CHAPTER XII. OPELOUSAS.
Cooke, after detaching the Clifton to go up the Teche after the Diana, as already related, remained at anchor in Grand Lake opposite Grover's landing-place and awaited developments. He had not long to wait. The first news of Banks's movement across Berwick Bay had overtaken and recalled Taylor on his way up the Atchafalaya to bring down the Queen of the West and her consorts, the Grand Duke and Mary T, to join in the intended operations against Weitzel. Although Taylor at once sent a staff officer to urge despatch, yet from some cause more than two full days had passed before, on the afternoon of the 13th, the distant smoke of the Confederate gun-boats coming down Lake Chicot was seen by the lookouts of the Union navy in Grand Lake. At daylight the Queen of the West and the Mary T, were seen approaching from Chicot Pass. Cooke at once got the Estrella, Calhoun, and Arizona under way, opened fire at long range, and forming his boats in a crescent began to close with the enemy. Soon, however, the Queen of the West was seen to be in flames, from the explosion of the Union shells, and, her consort having promptly taken to flight, Cooke ceased firing and lowered all his boats to save the crew of the burning vessel from drowning. Captain Fuller, who had formerly commanded the Cotton, was rescued with 90 of his men, but nearly 30 were lost. Then with a loud explosion the eventful career of the Queen of the West came to an end, leaving her five guns, however, once more in the hands of the Union navy. This fortunate stroke gave the mastery of the Atchafalaya into Cooke's hands with nothing save Butte-à-la-Rose and two feeble gunboats to hinder his taking possession.
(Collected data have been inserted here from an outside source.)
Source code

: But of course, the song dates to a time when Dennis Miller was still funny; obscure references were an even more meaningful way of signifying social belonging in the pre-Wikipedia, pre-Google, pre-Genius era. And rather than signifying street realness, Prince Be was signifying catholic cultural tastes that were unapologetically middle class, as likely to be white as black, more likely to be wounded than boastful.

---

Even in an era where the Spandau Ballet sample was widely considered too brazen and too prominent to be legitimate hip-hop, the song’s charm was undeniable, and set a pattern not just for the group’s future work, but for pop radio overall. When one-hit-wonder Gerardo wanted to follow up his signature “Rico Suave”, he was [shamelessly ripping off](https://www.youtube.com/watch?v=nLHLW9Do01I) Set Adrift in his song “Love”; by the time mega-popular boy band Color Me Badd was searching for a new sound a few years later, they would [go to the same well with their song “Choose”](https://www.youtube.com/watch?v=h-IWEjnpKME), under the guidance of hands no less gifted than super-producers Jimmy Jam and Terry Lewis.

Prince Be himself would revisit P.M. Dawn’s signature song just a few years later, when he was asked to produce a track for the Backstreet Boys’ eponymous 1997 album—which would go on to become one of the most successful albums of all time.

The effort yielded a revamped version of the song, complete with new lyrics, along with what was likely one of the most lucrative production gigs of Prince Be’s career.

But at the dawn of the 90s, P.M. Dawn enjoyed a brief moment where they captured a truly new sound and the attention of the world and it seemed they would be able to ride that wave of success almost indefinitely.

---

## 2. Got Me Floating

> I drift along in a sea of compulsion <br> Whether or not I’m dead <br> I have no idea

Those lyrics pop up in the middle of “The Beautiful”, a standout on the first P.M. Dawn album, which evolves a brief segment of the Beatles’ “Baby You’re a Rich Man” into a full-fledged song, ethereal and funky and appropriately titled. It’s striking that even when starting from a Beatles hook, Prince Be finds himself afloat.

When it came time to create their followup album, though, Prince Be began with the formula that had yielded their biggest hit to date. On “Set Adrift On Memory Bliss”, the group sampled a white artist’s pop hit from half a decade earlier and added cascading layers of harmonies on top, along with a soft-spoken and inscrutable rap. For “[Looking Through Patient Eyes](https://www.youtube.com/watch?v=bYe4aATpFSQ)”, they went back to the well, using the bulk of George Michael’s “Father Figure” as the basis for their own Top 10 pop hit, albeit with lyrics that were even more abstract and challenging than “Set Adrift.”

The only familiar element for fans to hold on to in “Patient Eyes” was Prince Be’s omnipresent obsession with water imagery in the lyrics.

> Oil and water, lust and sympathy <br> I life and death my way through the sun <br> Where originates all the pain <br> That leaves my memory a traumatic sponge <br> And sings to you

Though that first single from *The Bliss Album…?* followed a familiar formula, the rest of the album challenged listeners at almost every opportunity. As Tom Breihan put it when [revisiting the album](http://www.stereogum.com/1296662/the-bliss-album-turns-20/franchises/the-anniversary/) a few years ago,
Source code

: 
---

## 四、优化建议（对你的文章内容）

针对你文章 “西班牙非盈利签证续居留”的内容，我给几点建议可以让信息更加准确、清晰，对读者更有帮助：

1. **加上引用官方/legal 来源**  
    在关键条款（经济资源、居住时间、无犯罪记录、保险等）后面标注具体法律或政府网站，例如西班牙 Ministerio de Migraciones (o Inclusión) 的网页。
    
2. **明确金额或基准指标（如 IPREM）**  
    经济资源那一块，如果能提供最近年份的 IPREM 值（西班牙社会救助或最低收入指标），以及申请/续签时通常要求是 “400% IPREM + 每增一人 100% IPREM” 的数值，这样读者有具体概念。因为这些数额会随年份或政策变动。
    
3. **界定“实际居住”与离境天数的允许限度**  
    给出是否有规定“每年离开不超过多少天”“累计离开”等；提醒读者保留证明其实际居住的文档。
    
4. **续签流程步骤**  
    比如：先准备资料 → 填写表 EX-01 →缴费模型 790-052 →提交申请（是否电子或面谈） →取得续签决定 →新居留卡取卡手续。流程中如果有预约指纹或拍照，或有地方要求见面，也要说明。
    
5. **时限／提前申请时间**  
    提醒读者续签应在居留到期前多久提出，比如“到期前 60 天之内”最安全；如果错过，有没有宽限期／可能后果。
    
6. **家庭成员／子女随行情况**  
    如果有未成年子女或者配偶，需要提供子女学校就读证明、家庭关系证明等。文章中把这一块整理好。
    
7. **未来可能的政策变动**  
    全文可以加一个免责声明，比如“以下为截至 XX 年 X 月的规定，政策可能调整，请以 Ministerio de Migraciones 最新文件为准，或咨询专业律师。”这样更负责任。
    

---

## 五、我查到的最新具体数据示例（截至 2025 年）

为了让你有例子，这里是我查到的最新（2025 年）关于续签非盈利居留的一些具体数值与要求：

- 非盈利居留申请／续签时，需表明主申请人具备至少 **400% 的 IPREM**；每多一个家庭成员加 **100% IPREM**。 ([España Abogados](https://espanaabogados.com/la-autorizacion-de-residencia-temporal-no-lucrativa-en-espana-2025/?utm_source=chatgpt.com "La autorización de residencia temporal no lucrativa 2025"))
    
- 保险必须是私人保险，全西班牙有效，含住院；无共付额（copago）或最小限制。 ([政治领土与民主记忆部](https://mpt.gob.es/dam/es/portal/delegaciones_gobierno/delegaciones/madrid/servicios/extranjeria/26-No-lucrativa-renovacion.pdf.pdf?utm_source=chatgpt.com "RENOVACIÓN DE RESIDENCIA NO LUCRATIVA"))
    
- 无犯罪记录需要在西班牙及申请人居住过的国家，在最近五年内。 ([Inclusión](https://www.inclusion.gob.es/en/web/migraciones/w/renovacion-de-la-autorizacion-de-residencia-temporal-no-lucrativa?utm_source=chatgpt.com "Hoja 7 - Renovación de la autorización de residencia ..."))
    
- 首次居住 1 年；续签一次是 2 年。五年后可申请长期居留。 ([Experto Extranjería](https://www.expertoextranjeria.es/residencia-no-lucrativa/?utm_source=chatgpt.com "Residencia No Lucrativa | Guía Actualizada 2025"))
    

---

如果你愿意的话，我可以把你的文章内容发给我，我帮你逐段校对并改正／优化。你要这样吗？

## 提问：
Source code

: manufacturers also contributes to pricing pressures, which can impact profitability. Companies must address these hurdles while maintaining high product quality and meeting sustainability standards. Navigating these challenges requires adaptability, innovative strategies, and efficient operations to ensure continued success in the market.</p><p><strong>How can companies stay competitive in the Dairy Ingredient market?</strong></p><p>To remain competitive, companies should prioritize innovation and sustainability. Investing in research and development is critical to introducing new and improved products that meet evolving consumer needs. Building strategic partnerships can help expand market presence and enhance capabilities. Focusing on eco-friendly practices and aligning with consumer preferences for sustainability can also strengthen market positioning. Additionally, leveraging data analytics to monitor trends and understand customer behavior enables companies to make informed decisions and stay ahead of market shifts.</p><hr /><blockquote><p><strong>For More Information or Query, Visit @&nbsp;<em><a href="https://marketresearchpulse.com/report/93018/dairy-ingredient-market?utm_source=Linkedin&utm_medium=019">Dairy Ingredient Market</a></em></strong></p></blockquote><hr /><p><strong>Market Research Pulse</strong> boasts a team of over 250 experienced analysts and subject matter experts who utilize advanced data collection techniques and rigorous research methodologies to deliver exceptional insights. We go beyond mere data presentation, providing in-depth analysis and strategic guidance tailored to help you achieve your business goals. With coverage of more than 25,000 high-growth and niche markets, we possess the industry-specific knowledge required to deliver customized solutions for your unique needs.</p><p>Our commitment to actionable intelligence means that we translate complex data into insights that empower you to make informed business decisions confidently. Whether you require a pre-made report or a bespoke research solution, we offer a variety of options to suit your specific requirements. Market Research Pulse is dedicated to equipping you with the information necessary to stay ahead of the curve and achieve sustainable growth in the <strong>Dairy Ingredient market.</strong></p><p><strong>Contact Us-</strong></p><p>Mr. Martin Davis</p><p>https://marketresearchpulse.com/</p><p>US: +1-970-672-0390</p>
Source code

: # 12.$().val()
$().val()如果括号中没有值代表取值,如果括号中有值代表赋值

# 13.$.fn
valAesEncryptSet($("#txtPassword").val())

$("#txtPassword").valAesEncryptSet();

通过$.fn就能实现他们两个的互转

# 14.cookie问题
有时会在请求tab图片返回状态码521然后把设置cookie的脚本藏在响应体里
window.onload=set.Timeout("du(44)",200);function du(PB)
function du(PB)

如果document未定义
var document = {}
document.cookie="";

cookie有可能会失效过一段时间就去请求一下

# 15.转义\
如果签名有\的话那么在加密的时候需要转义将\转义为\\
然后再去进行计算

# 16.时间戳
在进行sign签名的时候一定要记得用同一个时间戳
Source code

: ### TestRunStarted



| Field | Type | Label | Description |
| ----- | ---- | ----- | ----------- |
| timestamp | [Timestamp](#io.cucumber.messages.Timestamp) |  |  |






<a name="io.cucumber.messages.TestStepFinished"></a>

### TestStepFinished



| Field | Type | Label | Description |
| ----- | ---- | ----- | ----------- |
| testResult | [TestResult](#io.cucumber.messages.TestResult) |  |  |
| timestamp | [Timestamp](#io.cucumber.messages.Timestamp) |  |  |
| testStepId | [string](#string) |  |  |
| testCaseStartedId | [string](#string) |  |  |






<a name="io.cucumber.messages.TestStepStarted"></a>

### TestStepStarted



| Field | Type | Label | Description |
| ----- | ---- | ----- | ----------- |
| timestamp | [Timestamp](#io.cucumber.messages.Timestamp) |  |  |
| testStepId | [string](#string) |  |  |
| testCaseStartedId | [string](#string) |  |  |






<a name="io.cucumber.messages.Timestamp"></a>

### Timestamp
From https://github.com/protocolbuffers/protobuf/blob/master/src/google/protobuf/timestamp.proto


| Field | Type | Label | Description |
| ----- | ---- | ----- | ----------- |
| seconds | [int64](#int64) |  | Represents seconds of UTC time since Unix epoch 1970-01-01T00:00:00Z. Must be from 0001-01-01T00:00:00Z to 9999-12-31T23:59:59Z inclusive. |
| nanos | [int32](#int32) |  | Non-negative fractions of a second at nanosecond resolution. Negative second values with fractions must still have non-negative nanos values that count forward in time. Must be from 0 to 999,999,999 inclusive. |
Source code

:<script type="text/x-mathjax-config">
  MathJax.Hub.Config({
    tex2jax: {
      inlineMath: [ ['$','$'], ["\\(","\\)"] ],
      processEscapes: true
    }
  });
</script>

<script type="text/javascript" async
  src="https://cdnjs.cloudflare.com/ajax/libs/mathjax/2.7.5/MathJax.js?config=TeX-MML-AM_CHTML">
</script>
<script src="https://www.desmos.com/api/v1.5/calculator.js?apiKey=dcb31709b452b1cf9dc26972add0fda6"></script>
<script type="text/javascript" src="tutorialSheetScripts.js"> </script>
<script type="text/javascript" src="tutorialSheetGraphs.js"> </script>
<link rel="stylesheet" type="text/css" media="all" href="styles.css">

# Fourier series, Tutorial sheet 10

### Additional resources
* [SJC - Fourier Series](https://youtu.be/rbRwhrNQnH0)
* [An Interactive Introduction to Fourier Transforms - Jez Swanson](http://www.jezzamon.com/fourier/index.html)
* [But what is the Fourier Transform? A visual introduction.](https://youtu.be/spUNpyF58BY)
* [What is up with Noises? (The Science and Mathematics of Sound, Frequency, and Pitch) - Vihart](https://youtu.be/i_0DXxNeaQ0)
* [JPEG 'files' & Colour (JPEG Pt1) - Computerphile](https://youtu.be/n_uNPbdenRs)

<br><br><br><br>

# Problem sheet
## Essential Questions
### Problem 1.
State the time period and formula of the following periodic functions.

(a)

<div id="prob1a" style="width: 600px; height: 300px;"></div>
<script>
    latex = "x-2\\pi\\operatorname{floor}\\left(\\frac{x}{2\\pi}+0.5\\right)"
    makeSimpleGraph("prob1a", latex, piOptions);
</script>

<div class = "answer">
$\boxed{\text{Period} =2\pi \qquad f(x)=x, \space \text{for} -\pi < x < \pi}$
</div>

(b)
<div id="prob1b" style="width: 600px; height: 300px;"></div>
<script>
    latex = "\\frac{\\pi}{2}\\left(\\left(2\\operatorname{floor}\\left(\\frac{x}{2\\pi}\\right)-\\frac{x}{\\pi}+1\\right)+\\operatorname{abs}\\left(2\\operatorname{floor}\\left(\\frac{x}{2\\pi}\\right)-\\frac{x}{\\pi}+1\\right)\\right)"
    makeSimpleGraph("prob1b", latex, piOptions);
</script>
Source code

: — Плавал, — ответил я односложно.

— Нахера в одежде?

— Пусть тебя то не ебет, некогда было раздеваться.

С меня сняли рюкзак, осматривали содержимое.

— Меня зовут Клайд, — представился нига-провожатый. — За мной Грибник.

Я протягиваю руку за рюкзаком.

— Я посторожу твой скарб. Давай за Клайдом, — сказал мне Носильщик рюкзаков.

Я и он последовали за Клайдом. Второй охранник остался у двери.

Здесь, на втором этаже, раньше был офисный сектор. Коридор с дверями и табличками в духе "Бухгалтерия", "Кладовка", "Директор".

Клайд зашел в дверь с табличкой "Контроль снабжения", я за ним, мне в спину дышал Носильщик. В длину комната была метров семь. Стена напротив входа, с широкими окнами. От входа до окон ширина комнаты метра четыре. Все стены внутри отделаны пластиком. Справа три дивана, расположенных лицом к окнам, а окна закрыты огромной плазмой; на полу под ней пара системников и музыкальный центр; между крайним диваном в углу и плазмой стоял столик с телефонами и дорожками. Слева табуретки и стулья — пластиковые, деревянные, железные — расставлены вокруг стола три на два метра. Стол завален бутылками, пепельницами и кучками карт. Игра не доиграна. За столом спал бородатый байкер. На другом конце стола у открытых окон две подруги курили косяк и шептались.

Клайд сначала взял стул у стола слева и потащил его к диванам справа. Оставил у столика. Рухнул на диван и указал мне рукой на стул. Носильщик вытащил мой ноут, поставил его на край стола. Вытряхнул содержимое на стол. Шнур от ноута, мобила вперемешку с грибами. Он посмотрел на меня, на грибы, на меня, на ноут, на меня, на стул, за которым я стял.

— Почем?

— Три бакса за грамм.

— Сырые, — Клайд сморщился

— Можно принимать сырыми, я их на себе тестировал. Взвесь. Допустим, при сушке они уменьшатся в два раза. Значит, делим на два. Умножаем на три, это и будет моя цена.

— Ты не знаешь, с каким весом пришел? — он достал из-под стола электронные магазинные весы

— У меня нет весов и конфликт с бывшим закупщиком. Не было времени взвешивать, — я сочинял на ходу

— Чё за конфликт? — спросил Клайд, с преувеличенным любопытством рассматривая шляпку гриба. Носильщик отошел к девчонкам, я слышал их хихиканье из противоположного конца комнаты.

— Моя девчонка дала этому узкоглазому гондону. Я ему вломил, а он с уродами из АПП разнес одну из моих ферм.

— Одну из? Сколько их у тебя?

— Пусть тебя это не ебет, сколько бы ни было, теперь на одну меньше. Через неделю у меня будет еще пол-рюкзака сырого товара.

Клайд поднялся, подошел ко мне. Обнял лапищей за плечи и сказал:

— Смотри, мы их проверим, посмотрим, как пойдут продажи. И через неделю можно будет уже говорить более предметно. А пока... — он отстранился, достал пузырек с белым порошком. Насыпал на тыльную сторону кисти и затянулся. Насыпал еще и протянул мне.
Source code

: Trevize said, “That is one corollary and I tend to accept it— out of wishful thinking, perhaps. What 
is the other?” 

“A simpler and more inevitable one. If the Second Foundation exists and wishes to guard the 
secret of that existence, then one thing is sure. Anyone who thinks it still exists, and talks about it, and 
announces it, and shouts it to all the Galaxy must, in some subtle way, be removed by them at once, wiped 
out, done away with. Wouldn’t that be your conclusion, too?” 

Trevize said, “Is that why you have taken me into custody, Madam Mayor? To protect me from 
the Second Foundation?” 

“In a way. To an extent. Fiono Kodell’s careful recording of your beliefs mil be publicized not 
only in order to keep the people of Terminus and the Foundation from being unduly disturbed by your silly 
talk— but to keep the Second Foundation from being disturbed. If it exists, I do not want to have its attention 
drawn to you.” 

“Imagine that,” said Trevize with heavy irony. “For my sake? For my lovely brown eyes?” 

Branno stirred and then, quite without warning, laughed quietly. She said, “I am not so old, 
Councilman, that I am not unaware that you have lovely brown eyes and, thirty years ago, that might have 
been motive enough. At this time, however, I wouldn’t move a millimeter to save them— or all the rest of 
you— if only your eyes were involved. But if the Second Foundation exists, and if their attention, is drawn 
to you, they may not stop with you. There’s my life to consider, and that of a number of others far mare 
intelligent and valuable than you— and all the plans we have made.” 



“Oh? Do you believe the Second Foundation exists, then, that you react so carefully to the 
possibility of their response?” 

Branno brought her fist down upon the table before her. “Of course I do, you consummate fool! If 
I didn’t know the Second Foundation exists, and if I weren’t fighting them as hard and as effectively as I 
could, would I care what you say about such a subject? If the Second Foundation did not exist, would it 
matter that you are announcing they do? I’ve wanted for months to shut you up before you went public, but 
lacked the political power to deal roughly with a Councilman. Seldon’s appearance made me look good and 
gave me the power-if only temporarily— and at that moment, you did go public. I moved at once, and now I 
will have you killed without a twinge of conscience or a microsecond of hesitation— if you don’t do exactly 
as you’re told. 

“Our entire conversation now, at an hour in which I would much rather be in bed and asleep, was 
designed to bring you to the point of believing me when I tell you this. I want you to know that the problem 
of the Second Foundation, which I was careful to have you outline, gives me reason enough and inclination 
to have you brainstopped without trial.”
Once safely across the Cypremort, Taylor's army began to melt away and his men, as they passed their homes, to fall out without hindrance. Many were of the simple class called Acadians, with scant sympathy for either side of the great war into which they found themselves drawn, and in all the regiments there were many conscripts.
On the 15th of April, Taylor marched ten miles to New Iberia. While there, he had the unfinished ironclad gunboat Stevens, previously known as the Hart, floated two miles down the Teche, destroyed by fire, and the wreck sunk in the channel.
On the 16th he marched twenty miles, crossed the Vermilion River, went into camp on high ground on the north bank, and burned the bridges behind him.
Early in the morning of the 15th of April, Banks took up the pursuit with his united force, now outnumbering Taylor's as three to one. Weitzel led the advance of the main column on the direct road. Emory followed him, and Grover marching at first on the bayou road fell in the rear after passing the fork. The army halted for the night at Jeannerette.